== Work request ==
For every line below, restate it exactly and drop the images.

== Material provided ==
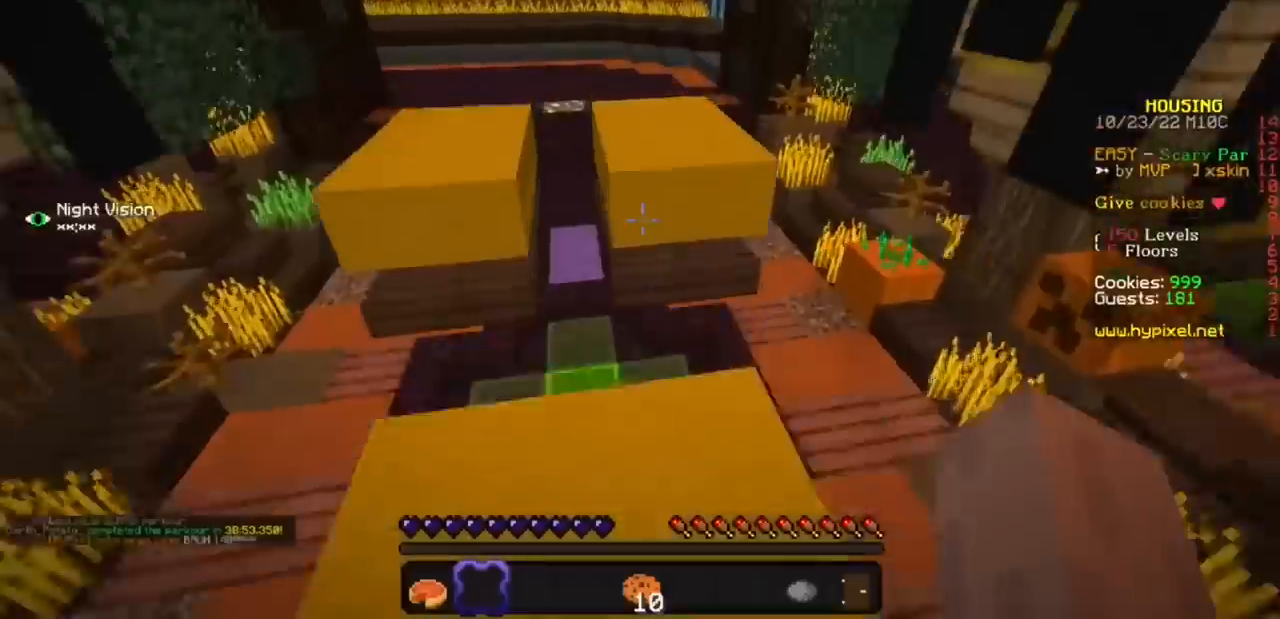
{"keys": [], "mouse": [], "events": []}
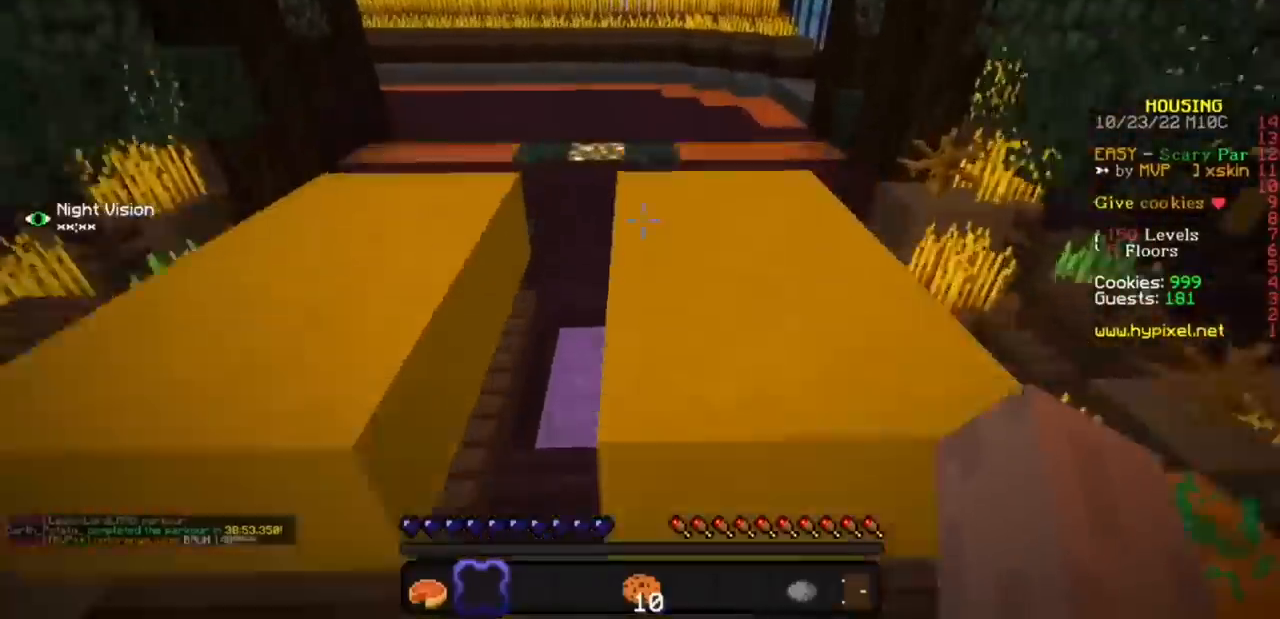
{"keys": [], "mouse": [], "events": []}
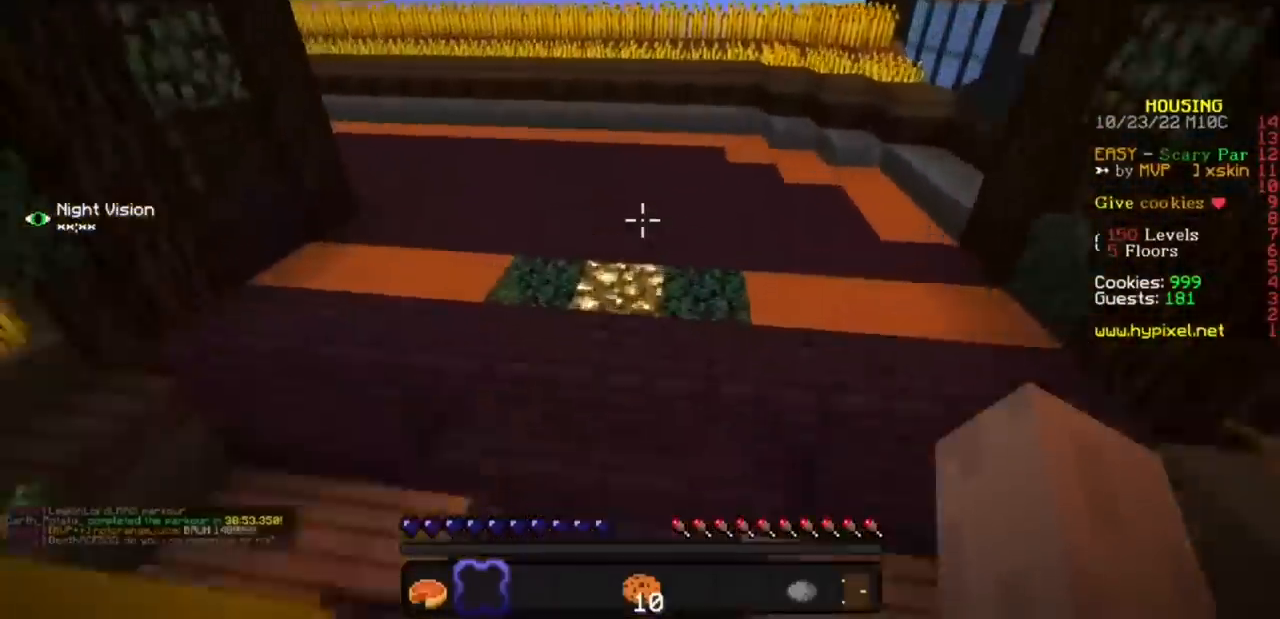
{"keys": [], "mouse": [], "events": []}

== Solution for this exercise ==
{"keys": [], "mouse": [], "events": []}
{"keys": [], "mouse": [], "events": []}
{"keys": [], "mouse": [], "events": []}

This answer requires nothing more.